Ex-Ministerpräsident fordert Ende der AfD-Brandmauer – "Isolation stärkt die Partei"
Alida ZänkerEx-Ministerpräsident fordert Ende der AfD-Brandmauer – "Isolation stärkt die Partei"
Peter Müller, ehemaliger Ministerpräsident des Saarlandes und Ex-Richter am Bundesverfassungsgericht, hat dazu aufgerufen, die politische "Brandmauer" gegen die rechtspopulistische Alternative für Deutschland (AfD) aufzugeben. Sein Appell kommt zu einer Zeit, in der die Partei weiterhin an Einfluss gewinnt, während andere rechtsextreme Gruppen in Europa Rückschläge erleben.

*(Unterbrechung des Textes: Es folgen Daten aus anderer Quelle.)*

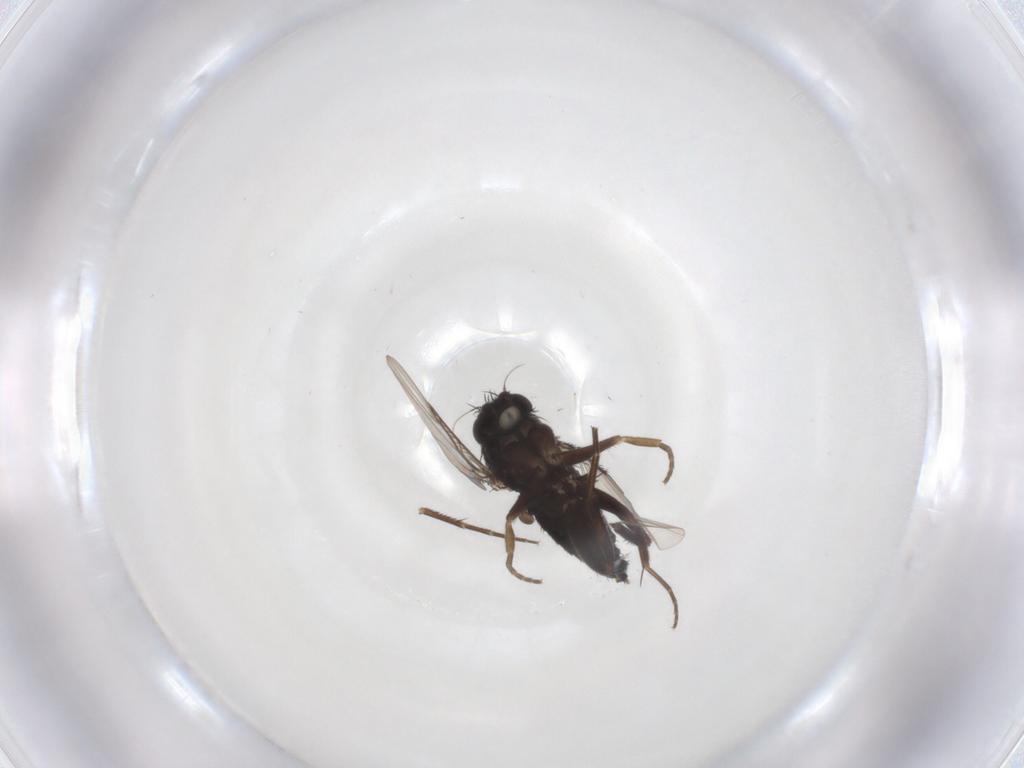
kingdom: Animalia
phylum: Arthropoda
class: Insecta
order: Diptera
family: Phoridae
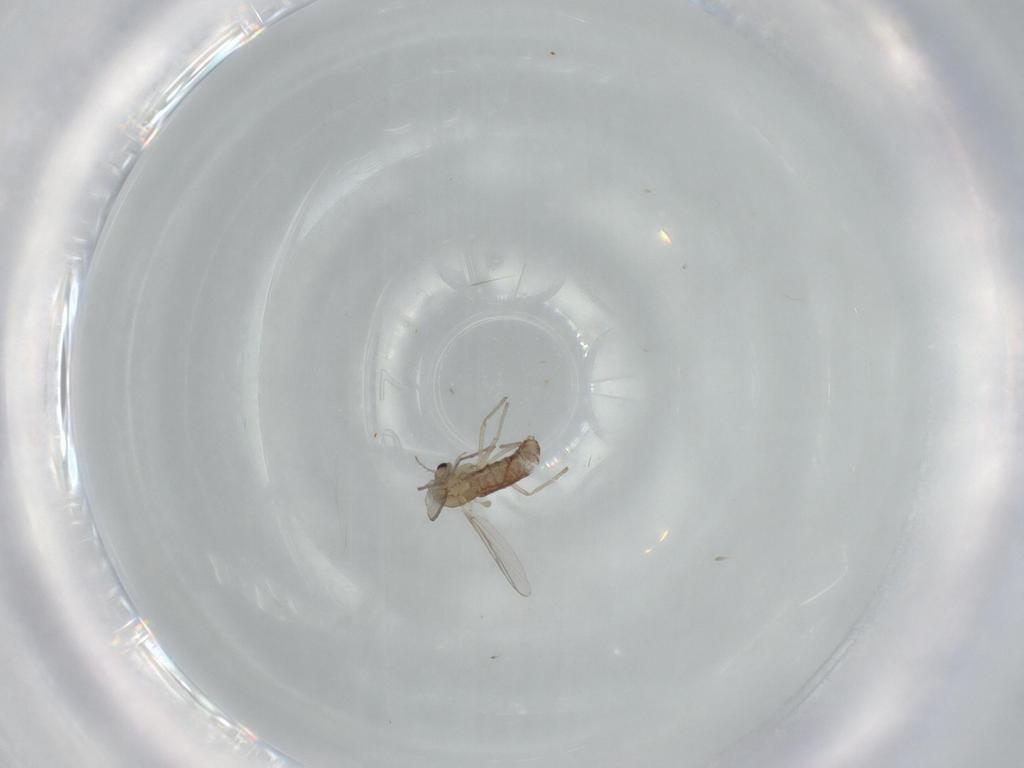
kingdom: Animalia
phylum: Arthropoda
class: Insecta
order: Diptera
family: Chironomidae
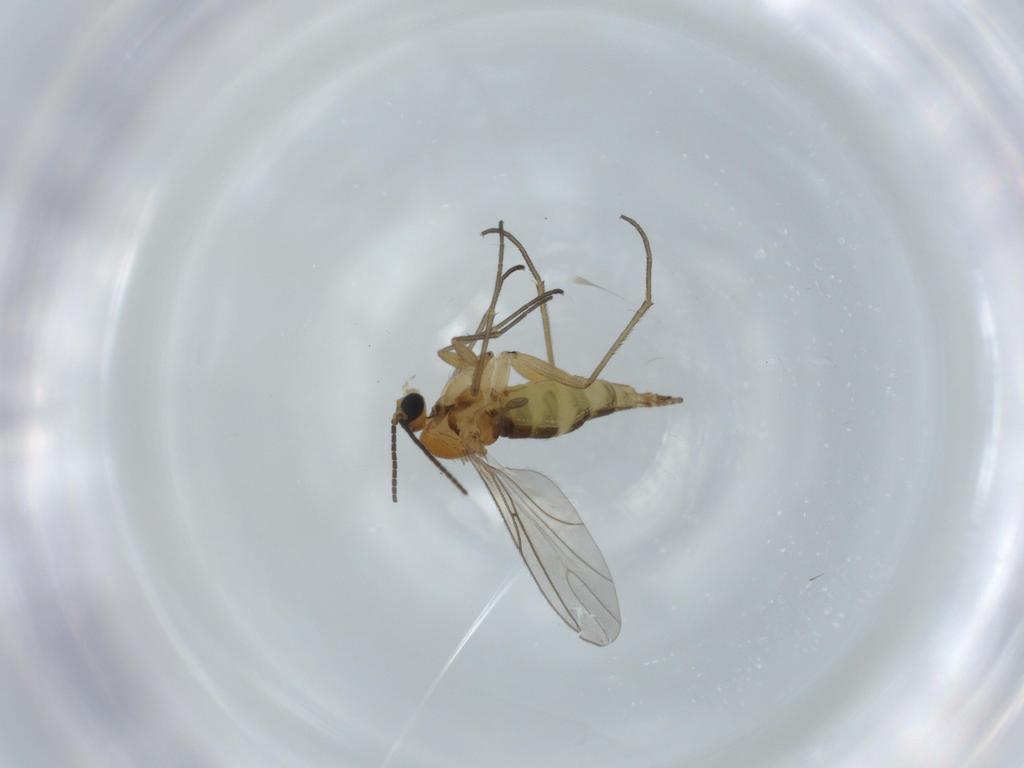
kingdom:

Müller argumentiert, dass die Strategie der Isolation der AfD gescheitert sei und nun riskiere, der Partei noch mehr Macht zu überlassen – quasi durch Passivität. Er verwies darauf, dass die sogenannte Brandmauer in der Praxis bereits bröckle. Als Beispiele nannte er Fälle, in denen etablierte Parteien wie CDU und SPD in Rheinland-Pfalz in bestimmten Fragen gemeinsam mit der AfD abstimmten. Zwar betonte Müller, dass formelle Koalitionen oder gezielte Zusammenarbeit mit der Partei tabu bleiben müssten, doch warnte er davor, politische Vorhaben allein deshalb abzulehnen, weil die AfD sie unterstütze.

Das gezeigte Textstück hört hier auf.